French hospitality group Accor, along with champagne house Vranken-Pommery Monopole and banking giant BNP Paribas, are among major French companies coming together to launch a three-year endowment fund to promote French film and TV projects and talents around the world.
Promotional body Unifrance will administer the endowment fund, which is tax deductible for companies, and use it to complement its existing activities and support fresh initiatives. Unifrance declined to reveal the value of the fund.
Accor is the ‘major patron’, with Sofitel and MGallery CEO Maud Bailly presiding over the fund and Unifrance president Gilles Pélission serving as vice-chairman. Unifrance board members Gaumont CEO Sidonie Dumas, TOP- The Originals Productions CEO Emmanuelle Bouilhaguet and acting president of the CNC Olivier Henrard, will also sit on the new fund’s board of directors.
Further companies are expected to join.
Unifrance, which is majority financed by the CNC with the ministry of foreign affairs, has an existing €16m budget for 2025.
“The fund is an extra bonus that will allow us to bring a bigger and more diverse talent pool to our global events from series to animation, documentary and shorts, and support the next generation of rising talents,” explained Daniela Elstner, executive director of Unifrance. “The more money we have, the more ideas we’ll have.”
Elstner added rising inflation has caused travel and hospitality costs to skyrocket.
The endowment fund will allow the organisation to bring the ‘10 to Watch’ talents to its Rendez-Vous event in New York in March.
Unifrance is also launching ‘Club Unifrance’ which will gather various partners under one roof as a hub for talent promotion, press junkets and events, beginning in Berlin next month.

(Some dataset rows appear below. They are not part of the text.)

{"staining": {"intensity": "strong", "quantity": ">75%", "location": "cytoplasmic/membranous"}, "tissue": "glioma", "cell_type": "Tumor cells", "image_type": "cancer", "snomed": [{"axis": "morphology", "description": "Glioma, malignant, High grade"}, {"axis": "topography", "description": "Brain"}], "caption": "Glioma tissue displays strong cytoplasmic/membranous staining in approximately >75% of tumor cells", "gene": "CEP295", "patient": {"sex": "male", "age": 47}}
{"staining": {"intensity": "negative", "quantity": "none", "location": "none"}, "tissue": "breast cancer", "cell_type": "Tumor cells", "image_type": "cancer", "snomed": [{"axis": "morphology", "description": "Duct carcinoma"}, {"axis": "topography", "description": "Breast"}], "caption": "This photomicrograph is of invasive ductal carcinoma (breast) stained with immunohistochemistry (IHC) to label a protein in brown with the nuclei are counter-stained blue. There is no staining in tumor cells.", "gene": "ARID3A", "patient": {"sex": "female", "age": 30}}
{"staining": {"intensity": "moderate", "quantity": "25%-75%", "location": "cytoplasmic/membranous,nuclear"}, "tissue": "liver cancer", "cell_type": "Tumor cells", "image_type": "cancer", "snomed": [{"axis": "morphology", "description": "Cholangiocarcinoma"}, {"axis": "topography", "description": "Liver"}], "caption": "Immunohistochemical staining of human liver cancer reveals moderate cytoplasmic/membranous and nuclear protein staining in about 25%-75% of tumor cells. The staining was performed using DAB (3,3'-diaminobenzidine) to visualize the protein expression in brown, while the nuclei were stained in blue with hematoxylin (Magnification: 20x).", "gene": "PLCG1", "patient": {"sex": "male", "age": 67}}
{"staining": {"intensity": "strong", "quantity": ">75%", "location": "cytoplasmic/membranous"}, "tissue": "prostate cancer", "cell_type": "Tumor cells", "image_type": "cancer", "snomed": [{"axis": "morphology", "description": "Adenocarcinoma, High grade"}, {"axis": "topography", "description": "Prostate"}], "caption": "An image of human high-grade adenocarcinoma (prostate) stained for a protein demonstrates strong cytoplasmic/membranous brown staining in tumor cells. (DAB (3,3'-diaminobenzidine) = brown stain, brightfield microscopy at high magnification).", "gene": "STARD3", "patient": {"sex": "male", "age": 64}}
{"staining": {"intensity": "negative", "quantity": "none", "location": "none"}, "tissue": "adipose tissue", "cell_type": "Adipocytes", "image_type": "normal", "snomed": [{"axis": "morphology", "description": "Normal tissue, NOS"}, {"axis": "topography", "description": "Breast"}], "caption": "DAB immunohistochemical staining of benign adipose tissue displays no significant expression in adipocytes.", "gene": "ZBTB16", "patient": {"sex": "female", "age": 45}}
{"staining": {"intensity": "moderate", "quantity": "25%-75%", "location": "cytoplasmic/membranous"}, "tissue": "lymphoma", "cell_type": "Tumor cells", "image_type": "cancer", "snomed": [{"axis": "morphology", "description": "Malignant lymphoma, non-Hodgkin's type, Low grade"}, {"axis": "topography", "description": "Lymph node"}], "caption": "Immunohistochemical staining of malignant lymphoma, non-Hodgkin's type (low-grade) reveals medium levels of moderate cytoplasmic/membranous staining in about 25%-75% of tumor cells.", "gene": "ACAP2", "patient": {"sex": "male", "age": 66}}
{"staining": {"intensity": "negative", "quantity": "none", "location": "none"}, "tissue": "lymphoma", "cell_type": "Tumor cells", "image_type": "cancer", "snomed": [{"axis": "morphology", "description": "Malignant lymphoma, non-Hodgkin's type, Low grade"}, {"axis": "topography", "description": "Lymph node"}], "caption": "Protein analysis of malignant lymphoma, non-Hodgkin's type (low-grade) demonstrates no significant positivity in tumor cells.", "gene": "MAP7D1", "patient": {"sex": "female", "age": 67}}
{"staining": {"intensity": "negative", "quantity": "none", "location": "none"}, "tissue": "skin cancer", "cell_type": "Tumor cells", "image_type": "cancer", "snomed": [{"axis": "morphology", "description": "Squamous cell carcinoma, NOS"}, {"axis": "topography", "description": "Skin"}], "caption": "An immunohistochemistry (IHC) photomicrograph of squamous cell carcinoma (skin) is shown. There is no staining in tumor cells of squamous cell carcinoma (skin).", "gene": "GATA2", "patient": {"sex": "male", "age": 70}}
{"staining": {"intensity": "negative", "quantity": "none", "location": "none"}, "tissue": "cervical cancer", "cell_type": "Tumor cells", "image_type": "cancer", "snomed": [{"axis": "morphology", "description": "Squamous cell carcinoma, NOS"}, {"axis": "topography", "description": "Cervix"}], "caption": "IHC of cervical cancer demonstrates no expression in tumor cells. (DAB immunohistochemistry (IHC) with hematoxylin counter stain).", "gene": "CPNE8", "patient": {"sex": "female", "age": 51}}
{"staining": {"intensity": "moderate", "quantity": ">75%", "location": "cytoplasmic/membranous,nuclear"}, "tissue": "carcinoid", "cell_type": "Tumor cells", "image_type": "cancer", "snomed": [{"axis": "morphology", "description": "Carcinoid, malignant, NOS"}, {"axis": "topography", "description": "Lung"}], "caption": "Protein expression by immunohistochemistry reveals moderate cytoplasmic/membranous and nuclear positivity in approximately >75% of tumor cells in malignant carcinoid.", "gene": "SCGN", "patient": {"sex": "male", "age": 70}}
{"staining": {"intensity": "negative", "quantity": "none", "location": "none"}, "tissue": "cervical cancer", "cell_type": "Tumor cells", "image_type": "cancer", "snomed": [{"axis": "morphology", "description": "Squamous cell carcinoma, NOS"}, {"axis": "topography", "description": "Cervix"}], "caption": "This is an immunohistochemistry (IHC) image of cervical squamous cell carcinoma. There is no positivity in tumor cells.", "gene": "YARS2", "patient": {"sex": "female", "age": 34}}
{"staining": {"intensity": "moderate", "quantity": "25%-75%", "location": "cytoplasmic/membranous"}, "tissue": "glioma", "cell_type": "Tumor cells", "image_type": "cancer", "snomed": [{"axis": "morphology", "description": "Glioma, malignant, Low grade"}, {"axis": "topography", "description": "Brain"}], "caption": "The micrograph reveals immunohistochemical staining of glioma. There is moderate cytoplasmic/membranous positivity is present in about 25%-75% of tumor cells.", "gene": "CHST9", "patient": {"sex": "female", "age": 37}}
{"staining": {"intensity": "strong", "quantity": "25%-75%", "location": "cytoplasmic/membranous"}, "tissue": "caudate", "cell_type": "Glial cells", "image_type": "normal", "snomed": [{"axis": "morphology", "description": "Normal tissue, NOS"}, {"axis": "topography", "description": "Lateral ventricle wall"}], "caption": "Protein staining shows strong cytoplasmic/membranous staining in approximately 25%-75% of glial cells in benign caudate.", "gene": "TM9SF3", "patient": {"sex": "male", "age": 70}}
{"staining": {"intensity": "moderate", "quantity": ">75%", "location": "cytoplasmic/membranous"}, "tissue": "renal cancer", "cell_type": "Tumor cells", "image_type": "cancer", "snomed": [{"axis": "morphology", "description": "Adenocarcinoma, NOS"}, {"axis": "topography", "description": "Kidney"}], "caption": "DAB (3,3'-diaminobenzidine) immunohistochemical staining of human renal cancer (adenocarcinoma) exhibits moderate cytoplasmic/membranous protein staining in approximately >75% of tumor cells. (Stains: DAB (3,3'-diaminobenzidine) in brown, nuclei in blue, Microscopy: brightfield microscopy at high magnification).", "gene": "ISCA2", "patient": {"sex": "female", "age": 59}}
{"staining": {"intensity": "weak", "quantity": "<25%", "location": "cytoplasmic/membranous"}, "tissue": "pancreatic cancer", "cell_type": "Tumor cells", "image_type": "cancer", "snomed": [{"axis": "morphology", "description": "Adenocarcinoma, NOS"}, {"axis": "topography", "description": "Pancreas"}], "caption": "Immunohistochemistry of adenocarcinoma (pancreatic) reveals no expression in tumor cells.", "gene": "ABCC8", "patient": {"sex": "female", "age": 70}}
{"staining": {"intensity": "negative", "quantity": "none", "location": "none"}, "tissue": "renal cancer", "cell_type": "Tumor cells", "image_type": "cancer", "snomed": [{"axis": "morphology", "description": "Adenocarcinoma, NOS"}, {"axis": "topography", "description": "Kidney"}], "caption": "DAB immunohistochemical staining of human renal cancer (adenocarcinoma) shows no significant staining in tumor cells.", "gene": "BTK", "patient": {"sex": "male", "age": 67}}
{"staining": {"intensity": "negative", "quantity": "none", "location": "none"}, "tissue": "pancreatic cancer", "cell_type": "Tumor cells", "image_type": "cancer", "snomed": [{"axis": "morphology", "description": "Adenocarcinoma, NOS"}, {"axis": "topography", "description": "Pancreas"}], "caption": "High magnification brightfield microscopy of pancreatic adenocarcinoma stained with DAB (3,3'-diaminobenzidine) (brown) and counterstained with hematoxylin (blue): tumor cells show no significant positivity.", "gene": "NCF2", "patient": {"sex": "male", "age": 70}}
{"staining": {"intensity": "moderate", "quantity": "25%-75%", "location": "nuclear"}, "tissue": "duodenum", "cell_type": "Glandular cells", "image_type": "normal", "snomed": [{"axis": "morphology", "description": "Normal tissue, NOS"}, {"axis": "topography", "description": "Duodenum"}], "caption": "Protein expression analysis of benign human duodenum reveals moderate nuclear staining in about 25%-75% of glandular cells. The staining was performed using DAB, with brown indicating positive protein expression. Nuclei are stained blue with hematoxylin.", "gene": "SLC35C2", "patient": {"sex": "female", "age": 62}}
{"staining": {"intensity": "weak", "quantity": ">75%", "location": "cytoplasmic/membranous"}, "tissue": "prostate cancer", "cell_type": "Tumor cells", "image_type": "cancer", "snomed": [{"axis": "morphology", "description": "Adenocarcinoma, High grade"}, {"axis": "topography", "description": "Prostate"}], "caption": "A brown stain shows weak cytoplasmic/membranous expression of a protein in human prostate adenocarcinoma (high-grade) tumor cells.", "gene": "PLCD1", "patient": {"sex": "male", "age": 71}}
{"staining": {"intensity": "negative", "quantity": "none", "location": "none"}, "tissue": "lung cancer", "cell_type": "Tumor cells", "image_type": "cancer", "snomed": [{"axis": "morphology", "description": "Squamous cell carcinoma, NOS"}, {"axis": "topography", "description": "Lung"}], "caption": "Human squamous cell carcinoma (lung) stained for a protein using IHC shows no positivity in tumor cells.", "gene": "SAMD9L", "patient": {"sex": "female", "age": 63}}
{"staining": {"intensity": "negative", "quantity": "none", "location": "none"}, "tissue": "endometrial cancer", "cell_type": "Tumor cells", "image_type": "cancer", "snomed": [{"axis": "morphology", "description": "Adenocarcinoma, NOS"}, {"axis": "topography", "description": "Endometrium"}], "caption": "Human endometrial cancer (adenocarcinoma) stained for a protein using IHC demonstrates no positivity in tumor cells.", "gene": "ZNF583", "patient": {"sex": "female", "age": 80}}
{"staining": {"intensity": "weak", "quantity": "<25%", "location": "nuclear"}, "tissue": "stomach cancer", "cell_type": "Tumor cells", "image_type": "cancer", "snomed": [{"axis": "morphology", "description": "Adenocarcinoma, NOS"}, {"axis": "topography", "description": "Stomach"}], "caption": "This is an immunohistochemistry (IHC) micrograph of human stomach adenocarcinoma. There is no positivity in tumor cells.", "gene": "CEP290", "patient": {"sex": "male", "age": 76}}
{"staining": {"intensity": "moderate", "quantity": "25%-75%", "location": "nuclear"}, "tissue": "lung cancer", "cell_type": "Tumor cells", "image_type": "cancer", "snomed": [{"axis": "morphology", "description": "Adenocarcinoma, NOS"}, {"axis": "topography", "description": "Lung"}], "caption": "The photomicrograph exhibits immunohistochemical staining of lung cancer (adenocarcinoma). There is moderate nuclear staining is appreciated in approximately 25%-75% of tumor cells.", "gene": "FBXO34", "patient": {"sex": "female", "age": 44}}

“The idea is to bring together a ‘Team France’ at major festivals throughout the year,” explained Unifrance president Giles Pélission.
The Berlin venue will be located nearby Potsdamer Platz and host artists, international press, producers and partners, similar to its Unifrance terrace at the Cannes Film Festival which it hopes to expand under the same model. Unifrance also plans to roll out Club Unifrance at Venice, Busan and San Sebastian.
Rendez-vous highlights
The year has already started off on a positive note with Unifrance’s packed Rendez-Vous With French Cinema that wrapped on Friday (January 17) at the new market venue, Pullman Montparnasse. and new screening hub, Pathé Parnasse. Some 500 buyers from 40 territories were in town to shop robust line-ups from 80 French film and TV sales companies.
Larger stands, a more vibrant neighbourhood in the Left Bank beside the Montparnasse Tower for dinner and deal-making meetings, and a much talked-about central café that allowed buyers and sellers to come together, created a bustling atmosphere.
“Sales agents were busy making deals from Tuesday through closing time on Friday,” reported Elstner.
Popular market titles included Pathe International’s Mercato, directed by Tristan Seguela, which was the most-attended market screening, along with Jean-Pierre Améris’ It Takes Two to Tango, being sold by Indie Sales, Fabienne Godet’s Guess Who Is Calling? screening fresh from the Alpe d’Huez comedy festival where it won the special jury prize, Le Pacte’s Not All Men But… from Michel Leclerc, and SND’s family comedy See The Sea starring Dany Boon and Audrey Fleurot.
French films grossed an estimated €250.2m in international markets in 2024 from 38.1 million admissions, according to projected annual figures from Unifrance . This is a 11% drop from the year before, but Unifrance expects the robust box office at home in 2024 will carry over into the months ahead.
“Most of the successful films were released in the latter part of the year in France, so now we are aiming to ride the wave into 2025,” said Pelisson. “Our mission is to translate this impact into the overseas box office. We’re optimistic.”
“We’ve had back- to- back years of Anatomy Of A Fall then Emilia Perez, not to mention films like Dahomey and a strong showing at the European Film Awards,” added Elstner. “Giving buyers and press confidence in French production – that’s our goal.”